⁹ Department of Orthodontics, Saveetha Dental College and Hospitals, Saveetha Institute of Medical and Technical Sciences, Saveetha University, Chennai, India.
¹⁰ Department of Applied Bioscience, College of Life and Environmental Science, Konkuk University, Seoul, South Korea.

PMID: 37534448
DOI: 10.1080/07391102.2023.2243335

Abstract

According to worldwide health data, cancer, and inflammatory illnesses are on the rise and are among the most common causes of death. Across the world, these types of health problems are now considered top priorities for government health organizations. Hence, this study aimed to investigate medicinal plants' potential for treating cancer and inflammatory disorders. This network pharmacology analysis aims to learn more about the potential targets and mechanisms of action for the bioactive ingredients in Sauropus androgynus (L.) Merr L. The compound-target network and protein-protein interaction analysis were built using the STRING database. Using Network Analyst, Gene Ontology, and Kyoto Encyclopaedia of Genes and Genomes, pathway enrichment was performed on the hub genes. 1-hexadecanol was shown to inhibit drug-metabolizing enzymes in a pharmacokinetic investigation.
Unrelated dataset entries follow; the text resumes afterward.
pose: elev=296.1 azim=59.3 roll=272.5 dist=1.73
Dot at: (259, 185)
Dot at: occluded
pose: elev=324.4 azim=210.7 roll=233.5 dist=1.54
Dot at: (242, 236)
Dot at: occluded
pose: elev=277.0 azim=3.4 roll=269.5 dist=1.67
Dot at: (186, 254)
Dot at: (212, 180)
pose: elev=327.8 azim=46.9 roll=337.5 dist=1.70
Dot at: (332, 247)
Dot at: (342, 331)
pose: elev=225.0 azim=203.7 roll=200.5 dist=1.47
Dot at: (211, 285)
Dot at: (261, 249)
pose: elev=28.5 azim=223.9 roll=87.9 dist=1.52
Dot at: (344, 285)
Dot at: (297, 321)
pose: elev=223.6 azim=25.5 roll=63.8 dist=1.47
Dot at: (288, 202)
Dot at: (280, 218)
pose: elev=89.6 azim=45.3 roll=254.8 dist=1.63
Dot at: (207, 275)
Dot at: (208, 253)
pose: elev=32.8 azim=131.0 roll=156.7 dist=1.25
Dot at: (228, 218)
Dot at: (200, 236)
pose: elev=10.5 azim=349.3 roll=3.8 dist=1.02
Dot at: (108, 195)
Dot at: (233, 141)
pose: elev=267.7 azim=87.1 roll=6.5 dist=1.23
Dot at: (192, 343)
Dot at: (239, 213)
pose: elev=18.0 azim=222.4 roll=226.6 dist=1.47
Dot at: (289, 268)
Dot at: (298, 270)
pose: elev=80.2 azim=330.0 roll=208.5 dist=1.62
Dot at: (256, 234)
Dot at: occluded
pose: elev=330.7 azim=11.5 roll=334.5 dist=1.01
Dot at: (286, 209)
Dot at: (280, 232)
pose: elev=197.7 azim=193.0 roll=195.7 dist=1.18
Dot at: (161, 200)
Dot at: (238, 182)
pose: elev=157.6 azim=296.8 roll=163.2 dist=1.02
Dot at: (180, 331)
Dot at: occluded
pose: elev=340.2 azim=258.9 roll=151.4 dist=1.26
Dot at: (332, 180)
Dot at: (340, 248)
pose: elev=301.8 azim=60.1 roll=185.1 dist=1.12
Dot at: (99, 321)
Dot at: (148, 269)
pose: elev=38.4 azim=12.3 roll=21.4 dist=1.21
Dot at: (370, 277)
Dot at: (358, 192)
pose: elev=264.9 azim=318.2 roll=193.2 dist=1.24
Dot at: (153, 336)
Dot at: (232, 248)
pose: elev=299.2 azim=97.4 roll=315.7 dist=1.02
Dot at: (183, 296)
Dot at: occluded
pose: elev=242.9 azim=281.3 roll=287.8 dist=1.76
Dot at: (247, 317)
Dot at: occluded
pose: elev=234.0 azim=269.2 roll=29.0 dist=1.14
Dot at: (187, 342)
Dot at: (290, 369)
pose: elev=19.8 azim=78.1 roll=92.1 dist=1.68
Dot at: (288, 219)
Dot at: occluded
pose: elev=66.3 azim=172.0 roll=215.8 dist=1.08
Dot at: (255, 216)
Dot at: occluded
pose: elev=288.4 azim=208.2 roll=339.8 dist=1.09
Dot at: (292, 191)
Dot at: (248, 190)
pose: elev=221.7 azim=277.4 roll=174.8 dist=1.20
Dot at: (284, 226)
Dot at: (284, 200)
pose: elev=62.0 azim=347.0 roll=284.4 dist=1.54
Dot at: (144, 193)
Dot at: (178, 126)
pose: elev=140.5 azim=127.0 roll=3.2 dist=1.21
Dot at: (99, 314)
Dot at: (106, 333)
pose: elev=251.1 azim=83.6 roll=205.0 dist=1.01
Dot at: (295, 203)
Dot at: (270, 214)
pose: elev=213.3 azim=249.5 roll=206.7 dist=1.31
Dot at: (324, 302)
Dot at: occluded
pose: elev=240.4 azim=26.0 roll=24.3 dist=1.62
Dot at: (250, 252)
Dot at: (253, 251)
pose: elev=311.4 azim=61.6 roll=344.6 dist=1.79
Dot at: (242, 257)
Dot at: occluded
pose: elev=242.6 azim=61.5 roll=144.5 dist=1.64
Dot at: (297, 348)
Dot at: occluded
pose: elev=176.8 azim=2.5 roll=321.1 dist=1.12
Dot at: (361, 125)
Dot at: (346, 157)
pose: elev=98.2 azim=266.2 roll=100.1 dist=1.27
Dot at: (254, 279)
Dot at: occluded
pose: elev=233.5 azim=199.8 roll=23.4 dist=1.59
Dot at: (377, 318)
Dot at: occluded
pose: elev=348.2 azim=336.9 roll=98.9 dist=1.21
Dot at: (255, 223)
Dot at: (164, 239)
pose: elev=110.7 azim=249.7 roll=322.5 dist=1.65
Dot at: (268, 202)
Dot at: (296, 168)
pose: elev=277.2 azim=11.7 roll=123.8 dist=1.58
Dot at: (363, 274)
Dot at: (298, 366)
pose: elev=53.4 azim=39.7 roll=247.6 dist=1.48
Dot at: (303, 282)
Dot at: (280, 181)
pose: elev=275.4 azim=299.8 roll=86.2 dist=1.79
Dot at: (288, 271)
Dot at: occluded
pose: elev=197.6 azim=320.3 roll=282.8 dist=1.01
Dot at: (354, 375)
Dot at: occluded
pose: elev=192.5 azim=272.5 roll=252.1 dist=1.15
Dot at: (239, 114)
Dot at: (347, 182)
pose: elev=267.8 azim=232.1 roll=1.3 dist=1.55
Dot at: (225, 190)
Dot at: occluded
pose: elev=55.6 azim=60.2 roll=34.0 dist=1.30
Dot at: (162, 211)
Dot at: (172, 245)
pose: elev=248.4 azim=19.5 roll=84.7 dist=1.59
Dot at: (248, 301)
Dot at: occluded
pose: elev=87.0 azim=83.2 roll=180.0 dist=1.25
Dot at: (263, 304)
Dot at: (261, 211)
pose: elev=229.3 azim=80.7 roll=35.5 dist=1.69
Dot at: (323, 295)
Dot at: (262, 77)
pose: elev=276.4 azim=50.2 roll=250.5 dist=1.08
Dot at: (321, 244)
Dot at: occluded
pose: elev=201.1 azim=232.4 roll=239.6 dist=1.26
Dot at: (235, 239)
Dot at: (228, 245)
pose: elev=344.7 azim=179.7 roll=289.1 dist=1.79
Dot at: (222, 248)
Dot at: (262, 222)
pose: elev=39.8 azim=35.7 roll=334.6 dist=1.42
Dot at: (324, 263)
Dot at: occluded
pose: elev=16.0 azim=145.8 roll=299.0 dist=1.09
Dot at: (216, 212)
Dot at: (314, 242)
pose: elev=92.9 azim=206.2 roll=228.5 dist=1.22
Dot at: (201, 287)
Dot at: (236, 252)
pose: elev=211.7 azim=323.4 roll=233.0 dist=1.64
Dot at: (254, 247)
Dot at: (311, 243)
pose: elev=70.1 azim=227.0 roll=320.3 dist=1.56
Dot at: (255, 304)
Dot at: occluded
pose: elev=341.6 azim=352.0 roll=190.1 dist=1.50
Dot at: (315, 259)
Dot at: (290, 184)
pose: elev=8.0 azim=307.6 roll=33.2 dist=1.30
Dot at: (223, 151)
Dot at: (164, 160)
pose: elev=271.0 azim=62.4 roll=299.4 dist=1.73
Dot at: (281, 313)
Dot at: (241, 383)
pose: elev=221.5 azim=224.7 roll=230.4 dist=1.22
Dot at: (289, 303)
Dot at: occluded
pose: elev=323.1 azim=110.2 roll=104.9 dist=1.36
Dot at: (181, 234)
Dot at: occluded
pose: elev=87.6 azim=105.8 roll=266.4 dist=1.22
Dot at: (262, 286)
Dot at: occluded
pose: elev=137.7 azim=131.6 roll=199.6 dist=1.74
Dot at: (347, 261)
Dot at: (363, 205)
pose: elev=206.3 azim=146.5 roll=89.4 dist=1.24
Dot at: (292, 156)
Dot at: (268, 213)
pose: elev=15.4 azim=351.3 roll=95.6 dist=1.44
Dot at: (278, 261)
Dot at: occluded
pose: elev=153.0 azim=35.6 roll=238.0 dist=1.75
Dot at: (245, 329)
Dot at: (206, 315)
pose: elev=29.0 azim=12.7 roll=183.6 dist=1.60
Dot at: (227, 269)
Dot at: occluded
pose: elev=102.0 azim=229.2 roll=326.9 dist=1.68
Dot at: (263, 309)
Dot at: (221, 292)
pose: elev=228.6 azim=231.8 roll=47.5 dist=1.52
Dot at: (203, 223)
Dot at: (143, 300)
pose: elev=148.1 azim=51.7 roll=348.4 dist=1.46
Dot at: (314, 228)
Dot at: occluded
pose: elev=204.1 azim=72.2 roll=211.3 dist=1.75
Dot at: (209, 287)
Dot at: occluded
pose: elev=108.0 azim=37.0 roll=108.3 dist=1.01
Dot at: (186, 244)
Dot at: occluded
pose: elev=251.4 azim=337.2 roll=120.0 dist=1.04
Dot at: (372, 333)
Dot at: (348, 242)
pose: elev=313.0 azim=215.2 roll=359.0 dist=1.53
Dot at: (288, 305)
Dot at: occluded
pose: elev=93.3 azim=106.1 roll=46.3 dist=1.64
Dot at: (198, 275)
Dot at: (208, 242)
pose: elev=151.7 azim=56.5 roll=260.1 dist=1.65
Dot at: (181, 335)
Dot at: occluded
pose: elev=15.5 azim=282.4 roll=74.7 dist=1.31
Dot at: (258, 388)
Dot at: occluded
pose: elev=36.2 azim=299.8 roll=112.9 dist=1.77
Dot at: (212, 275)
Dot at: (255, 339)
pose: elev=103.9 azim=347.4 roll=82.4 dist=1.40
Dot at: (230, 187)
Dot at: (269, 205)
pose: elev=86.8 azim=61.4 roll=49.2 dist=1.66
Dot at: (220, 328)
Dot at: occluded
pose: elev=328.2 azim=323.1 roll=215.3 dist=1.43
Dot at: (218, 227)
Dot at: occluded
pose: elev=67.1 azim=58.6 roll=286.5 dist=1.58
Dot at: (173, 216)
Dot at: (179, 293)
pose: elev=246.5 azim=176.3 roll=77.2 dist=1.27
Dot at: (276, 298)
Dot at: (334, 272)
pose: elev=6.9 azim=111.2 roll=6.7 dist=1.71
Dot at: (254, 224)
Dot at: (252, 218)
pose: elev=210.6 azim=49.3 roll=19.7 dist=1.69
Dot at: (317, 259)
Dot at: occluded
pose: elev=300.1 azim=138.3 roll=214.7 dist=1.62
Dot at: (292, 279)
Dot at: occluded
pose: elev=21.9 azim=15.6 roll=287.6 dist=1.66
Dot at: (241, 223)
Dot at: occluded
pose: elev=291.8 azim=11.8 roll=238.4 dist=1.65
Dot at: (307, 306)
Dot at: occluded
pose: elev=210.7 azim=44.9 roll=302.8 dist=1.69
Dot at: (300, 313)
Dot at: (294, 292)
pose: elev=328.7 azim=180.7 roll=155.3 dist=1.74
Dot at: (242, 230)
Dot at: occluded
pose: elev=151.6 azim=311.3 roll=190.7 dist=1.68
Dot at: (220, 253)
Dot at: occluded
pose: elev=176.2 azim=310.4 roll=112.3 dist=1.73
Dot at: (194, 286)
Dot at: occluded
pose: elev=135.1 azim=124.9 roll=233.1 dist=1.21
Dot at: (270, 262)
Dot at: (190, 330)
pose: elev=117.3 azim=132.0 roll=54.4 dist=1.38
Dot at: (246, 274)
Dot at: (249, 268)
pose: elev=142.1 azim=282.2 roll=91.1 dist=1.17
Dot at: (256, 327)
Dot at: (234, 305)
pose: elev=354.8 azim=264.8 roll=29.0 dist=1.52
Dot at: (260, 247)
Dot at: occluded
Those samples of 1-hexadecanol were found to be 1-hexadecanol (BBB 0.783), GI High, Pgp Substrate Yes, CYP2C19 Inhibitor Yes, CYP2D6 Yes, and HI -89.803. The intermolecular binding energies for 1-hexadecanol (4-DRI, -8.2 kcal/mol) are evaluated. These results from a study on S. androgynus used molecular docking and network pharmacology to gain insight into the prime target genes and potential mechanisms identified for AKT1, mTOR, AR, PPID, FKBP5, and NR3C1. The PI3K-Akt signalling pathway has become an important regulatory node in various pathological processes requiring coordinated actions. Stability and favourable conformations have been resolved by considering nonbonding interactions such as electrostatic and hydrogen bonds in MD simulations of the perfect molecules using the Desmond package. Thus, using an appropriate platform of network pharmacology, molecular docking, and in vitro experiments, this study provides for the first time a clearer knowledge of the anti-cancer and anti-inflammatory molecular bioactivities of S. androgynus. Further in vitro and in vivo confirmations are strongly needed to determine the efficacy and therapeutic effects of 1-hexadecanol in the biological process.Communicated by Ramaswamy H. Sarma.

Keywords: DPPH; molecular docking; network pharmacology; sauropus androgynus (L.) merr.